Problem: Starting at the top of the records and ending at the line containing "title Start IBM PC [82, 56, 1571, 250]", output those records as a two-column CSV with the columns "prompt" and "response", one row per record. Put each record's text and its answer in their own quoted fields, with line breaks replaced by spaces.

Source material:

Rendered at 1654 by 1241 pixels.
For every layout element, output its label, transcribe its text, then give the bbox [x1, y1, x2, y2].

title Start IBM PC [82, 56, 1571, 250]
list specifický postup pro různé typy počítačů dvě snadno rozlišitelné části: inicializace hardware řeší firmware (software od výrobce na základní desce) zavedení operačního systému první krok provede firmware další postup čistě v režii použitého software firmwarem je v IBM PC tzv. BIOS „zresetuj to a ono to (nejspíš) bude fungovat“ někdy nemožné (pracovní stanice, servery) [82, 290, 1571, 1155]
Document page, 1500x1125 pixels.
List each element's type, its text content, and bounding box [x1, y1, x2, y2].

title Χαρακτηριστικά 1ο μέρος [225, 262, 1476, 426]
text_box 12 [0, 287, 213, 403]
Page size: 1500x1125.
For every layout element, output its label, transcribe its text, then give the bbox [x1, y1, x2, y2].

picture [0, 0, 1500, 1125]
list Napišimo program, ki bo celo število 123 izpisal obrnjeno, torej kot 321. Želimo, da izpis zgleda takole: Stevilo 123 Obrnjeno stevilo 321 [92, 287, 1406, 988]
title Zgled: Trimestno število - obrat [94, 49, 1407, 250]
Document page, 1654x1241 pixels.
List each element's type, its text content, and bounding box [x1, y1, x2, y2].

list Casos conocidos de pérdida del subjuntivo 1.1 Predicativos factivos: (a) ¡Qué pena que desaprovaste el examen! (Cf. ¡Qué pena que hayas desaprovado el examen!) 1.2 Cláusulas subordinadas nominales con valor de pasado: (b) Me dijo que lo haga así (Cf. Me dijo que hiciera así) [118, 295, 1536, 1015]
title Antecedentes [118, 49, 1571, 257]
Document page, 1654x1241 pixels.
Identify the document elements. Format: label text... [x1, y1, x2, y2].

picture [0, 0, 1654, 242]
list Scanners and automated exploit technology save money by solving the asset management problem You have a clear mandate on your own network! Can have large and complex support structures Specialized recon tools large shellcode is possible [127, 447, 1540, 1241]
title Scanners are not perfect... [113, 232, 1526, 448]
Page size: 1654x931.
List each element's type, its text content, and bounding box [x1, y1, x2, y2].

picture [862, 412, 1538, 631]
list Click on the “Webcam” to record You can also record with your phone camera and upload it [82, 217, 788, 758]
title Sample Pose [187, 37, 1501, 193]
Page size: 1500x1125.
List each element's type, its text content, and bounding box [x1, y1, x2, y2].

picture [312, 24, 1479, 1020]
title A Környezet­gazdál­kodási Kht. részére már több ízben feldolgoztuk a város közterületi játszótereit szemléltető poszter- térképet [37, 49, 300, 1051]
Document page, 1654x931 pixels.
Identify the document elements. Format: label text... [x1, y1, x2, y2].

Worked solution:
prompt,response
"Rendered at 1654 by 1241 pixels. For every layout element, output its label, transcribe its text, then give the bbox [x1, y1, x2, y2].","title Start IBM PC [82, 56, 1571, 250]"